The aim of this study was to evaluate the effectiveness of the brace in idiopathic scoliosis with curves above 45° and to assess whether the magnitude of the curve in Cobb degrees is the only parameter for the indication to surgical or conservative treatment.
This is a prospective study based on ongoing database including 1,238 patients with idiopathic scoliosis .
The study including idiopathic scoliosis with 45° or more, Risser 0-4, who had utterly deny any surgical intervention. Fulfill the inclusion criteria 160 patients. Of these, 104 patients has definite outcome, 28 abandoned treatment and 28 are currently under treatment. The minimum duration of follow-up was 24 months. X-rays was used to to obtain Cobb degrees and torsion of the apical vertebra (Perdriolle's method). Three outcomes were distinguished in agreement with SRS criteria: curve correction, curve stabilization and curve progression. We have divided the sample in subgroup according to Risser (0-2; 3-4), to rotation (<20; >25) and to type of Curve. The Kruskal Wallis and Spearman Rank Correlation tests have been used as statistical tests.

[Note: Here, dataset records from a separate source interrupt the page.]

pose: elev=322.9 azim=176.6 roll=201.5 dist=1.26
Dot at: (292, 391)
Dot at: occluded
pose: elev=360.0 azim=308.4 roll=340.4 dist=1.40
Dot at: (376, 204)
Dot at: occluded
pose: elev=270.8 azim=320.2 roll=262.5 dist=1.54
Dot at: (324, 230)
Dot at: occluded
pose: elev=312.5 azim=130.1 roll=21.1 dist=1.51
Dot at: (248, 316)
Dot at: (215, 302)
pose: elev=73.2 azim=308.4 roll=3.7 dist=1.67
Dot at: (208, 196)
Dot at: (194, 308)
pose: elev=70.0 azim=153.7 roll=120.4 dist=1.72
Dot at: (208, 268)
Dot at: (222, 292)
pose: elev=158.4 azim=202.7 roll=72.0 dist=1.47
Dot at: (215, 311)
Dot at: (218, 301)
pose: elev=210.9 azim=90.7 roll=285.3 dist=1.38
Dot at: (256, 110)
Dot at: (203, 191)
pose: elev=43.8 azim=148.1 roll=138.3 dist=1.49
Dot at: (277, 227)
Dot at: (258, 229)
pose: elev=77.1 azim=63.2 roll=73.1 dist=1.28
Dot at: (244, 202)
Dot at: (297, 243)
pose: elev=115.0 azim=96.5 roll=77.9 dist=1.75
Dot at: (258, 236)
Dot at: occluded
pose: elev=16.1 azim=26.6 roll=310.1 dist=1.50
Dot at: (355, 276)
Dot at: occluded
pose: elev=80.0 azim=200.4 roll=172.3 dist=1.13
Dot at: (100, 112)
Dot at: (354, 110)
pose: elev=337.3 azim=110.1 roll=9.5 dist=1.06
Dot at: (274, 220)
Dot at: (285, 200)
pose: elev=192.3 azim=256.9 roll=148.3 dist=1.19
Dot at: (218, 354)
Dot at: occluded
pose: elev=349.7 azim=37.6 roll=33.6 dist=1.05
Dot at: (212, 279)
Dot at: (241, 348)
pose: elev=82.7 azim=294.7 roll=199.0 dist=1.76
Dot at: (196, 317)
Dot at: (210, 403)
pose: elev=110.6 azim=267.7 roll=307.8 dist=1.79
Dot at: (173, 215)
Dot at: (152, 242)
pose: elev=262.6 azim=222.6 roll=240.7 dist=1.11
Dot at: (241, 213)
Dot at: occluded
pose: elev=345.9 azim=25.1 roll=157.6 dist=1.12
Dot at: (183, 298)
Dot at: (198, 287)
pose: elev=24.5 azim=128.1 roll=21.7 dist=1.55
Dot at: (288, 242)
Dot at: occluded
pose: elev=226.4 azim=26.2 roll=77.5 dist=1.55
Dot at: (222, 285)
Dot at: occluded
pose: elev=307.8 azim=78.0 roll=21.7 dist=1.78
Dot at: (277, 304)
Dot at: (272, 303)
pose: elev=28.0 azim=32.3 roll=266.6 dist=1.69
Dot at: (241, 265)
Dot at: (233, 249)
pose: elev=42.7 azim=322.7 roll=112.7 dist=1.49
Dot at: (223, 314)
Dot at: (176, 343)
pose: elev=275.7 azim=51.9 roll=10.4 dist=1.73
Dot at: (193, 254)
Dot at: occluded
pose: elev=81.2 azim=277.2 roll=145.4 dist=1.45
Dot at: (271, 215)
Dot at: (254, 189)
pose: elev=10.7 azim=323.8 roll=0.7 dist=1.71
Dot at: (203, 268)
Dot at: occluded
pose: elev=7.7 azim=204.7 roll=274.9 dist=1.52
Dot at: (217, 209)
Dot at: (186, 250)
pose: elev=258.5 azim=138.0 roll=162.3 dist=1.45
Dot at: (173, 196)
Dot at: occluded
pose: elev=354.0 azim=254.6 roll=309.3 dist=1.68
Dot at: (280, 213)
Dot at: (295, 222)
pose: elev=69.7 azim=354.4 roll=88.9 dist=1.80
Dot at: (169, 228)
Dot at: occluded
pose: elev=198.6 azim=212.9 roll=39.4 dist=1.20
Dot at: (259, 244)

The results from our study showed that the 104 patients with a definite outcome Cobb mean value was 47 ± 5.37 SD at beginning and 34.18 ±8.45 SD at follow-up. Perdriolle was 20.2 ± 5.49 SD at beginning and 16.76 ± 7.04 at follow-up. Curve correction was accomplished in 81 patients (77.8%), whereas a curve stabilization was obtained in 15 patients (14.4%), 9 patients (8.6%) have a curve progression and 16 (15.4%) where recommended for surgery. The subgroups with rotation <20 showed a correction/stabilization in 98.1% and surgery referral in 1.8% while in subgroups with rotation >25 a correction/stabilization was achieved in 69.4% but surgery referral in 60.8%. The subgroups with risser 0-2 showed a correction/stabilization in 92.6% and surgery referral in 10.3% while in subgroups with risser 3-4 a correction/stabilization was achieved in 91.6% but surgery referral in 25%.
Results allow to say that an adequate conservative treatment must be absolutely considered in the treatment of scoliotic curves in patients who refuse surgery, in particular if the rotation is lower than 20 and Risser is between 0-2, the results will be better.